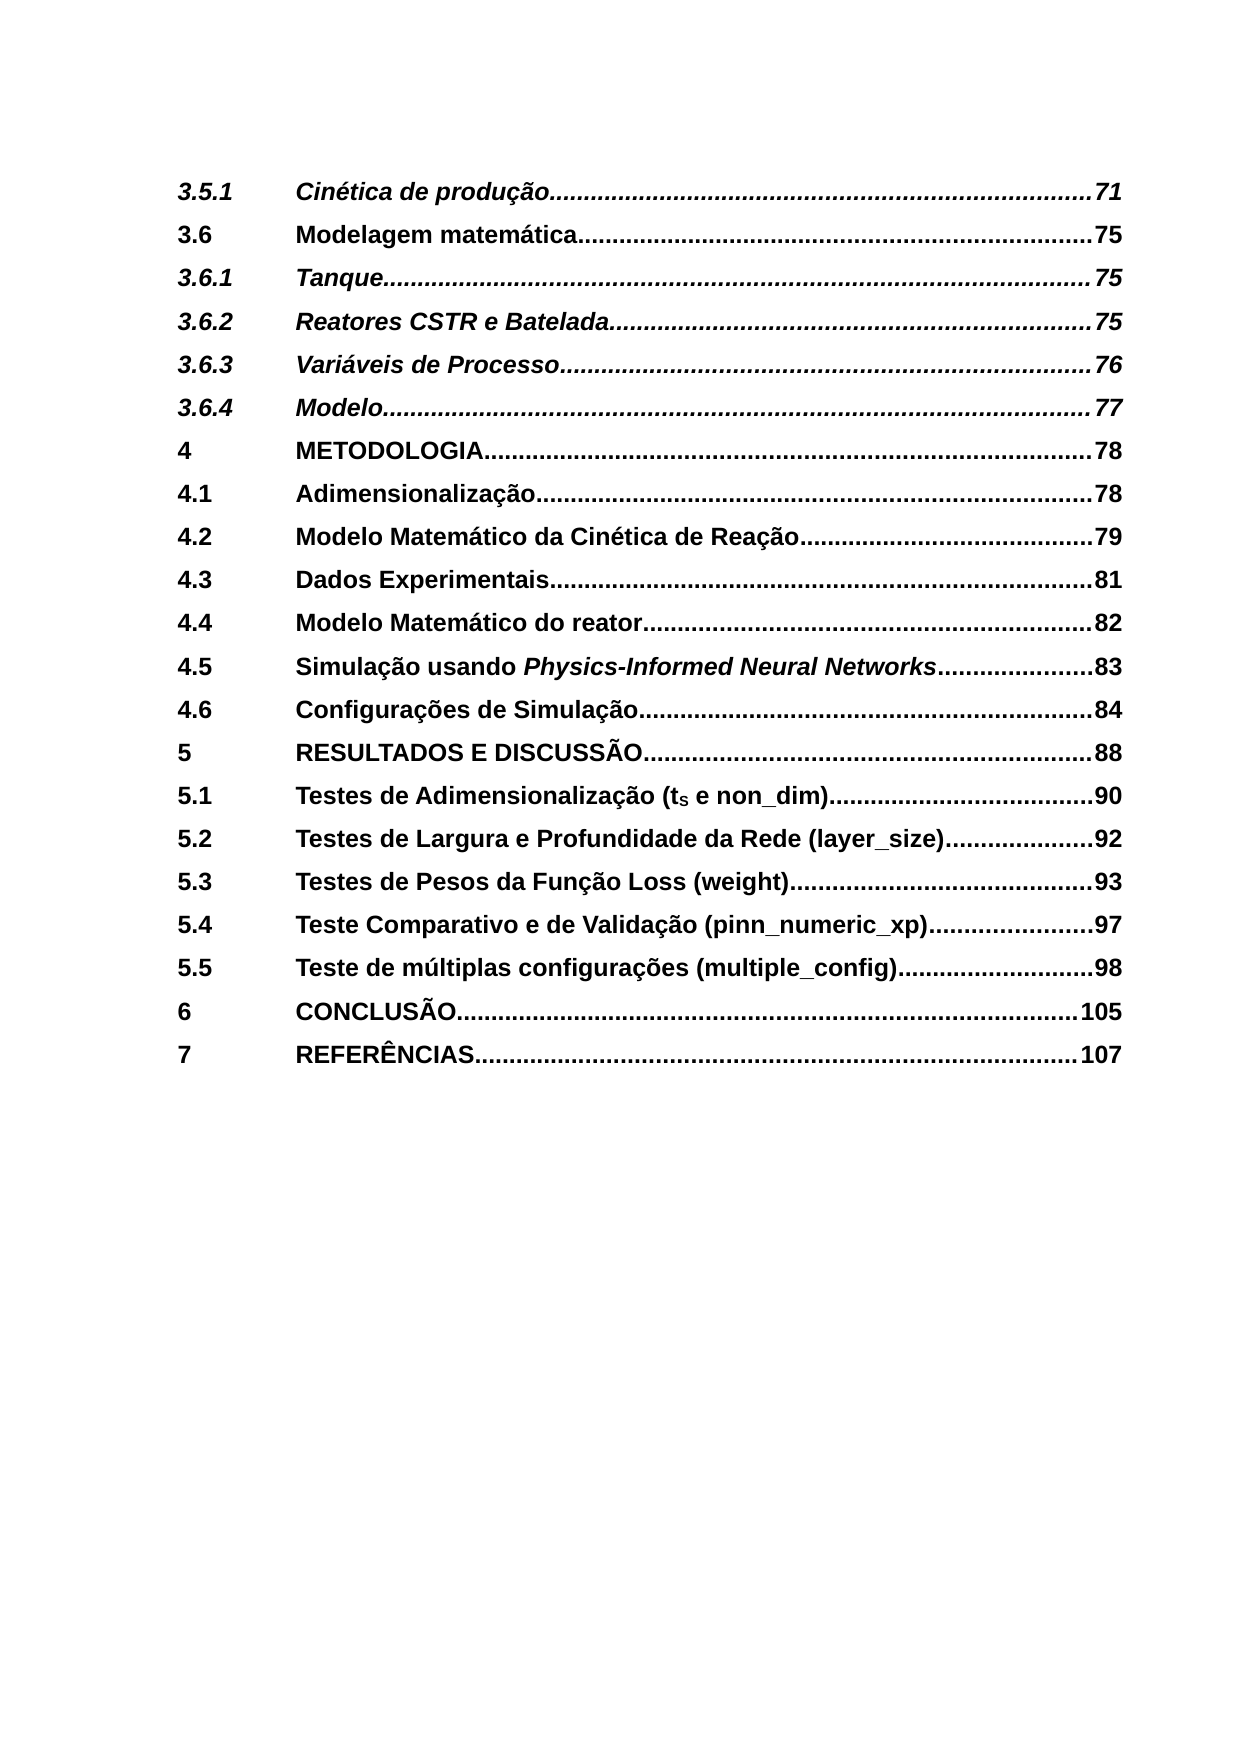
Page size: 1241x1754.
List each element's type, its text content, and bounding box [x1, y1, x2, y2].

text 5.4 Teste Comparativo e de Validação (pinn_numeric_xp) 97 [177, 910, 1122, 939]
text 5.2 Testes de Largura e Profundidade da Rede (layer_size) 92 [177, 824, 1122, 853]
text 4.6 Configurações de Simulação 84 [177, 695, 1122, 723]
text 5.1 Testes de Adimensionalização (tS e non_dim) 90 [177, 781, 1122, 810]
text 4.2 Modelo Matemático da Cinética de Reação 79 [177, 522, 1122, 551]
text 5.3 Testes de Pesos da Função Loss (weight) 93 [177, 867, 1122, 896]
text 5 Resultados e Discussão 88 [177, 738, 1122, 767]
text 3.6.3 Variáveis de Processo 76 [177, 350, 1122, 378]
text 3.6.4 Modelo 77 [177, 393, 1122, 422]
text 3.6.1 Tanque 75 [177, 263, 1122, 292]
text 4.5 Simulação usando Physics-Informed Neural Networks 83 [177, 652, 1122, 680]
text 4.3 Dados Experimentais 81 [177, 565, 1122, 594]
text 5.5 Teste de múltiplas configurações (multiple_config) 98 [177, 953, 1122, 982]
text 6 Conclusão 105 [177, 997, 1122, 1025]
text 3.6 Modelagem matemática 75 [177, 220, 1122, 249]
text 3.5.1 Cinética de produção 71 [177, 177, 1122, 206]
text 7 Referências 107 [177, 1040, 1122, 1068]
text 4.4 Modelo Matemático do reator 82 [177, 608, 1122, 637]
text 4.1 Adimensionalização 78 [177, 479, 1122, 508]
text 3.6.2 Reatores CSTR e Batelada 75 [177, 307, 1122, 335]
text 4 Metodologia 78 [177, 436, 1122, 465]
########################################
Recast each line of the material above as a Markdown table with the columns "Index" and "Content," numbering the rows in order. Leave out blank lines and pictures.

TASK ANSWER:
| Index | Content |
|---|---|
| 1 | Page size: 1241x1754. |
| 2 | List each element's type, its text content, and bounding box [x1, y1, x2, y2]. |
| 3 | text 5.4 Teste Comparativo e de Validação (pinn_numeric_xp) 97 [177, 910, 1122, 939] |
| 4 | text 5.2 Testes de Largura e Profundidade da Rede (layer_size) 92 [177, 824, 1122, 853] |
| 5 | text 4.6 Configurações de Simulação 84 [177, 695, 1122, 723] |
| 6 | text 5.1 Testes de Adimensionalização (tS e non_dim) 90 [177, 781, 1122, 810] |
| 7 | text 4.2 Modelo Matemático da Cinética de Reação 79 [177, 522, 1122, 551] |
| 8 | text 5.3 Testes de Pesos da Função Loss (weight) 93 [177, 867, 1122, 896] |
| 9 | text 5 Resultados e Discussão 88 [177, 738, 1122, 767] |
| 10 | text 3.6.3 Variáveis de Processo 76 [177, 350, 1122, 378] |
| 11 | text 3.6.4 Modelo 77 [177, 393, 1122, 422] |
| 12 | text 3.6.1 Tanque 75 [177, 263, 1122, 292] |
| 13 | text 4.5 Simulação usando Physics-Informed Neural Networks 83 [177, 652, 1122, 680] |
| 14 | text 4.3 Dados Experimentais 81 [177, 565, 1122, 594] |
| 15 | text 5.5 Teste de múltiplas configurações (multiple_config) 98 [177, 953, 1122, 982] |
| 16 | text 6 Conclusão 105 [177, 997, 1122, 1025] |
| 17 | text 3.6 Modelagem matemática 75 [177, 220, 1122, 249] |
| 18 | text 3.5.1 Cinética de produção 71 [177, 177, 1122, 206] |
| 19 | text 7 Referências 107 [177, 1040, 1122, 1068] |
| 20 | text 4.4 Modelo Matemático do reator 82 [177, 608, 1122, 637] |
| 21 | text 4.1 Adimensionalização 78 [177, 479, 1122, 508] |
| 22 | text 3.6.2 Reatores CSTR e Batelada 75 [177, 307, 1122, 335] |
| 23 | text 4 Metodologia 78 [177, 436, 1122, 465] |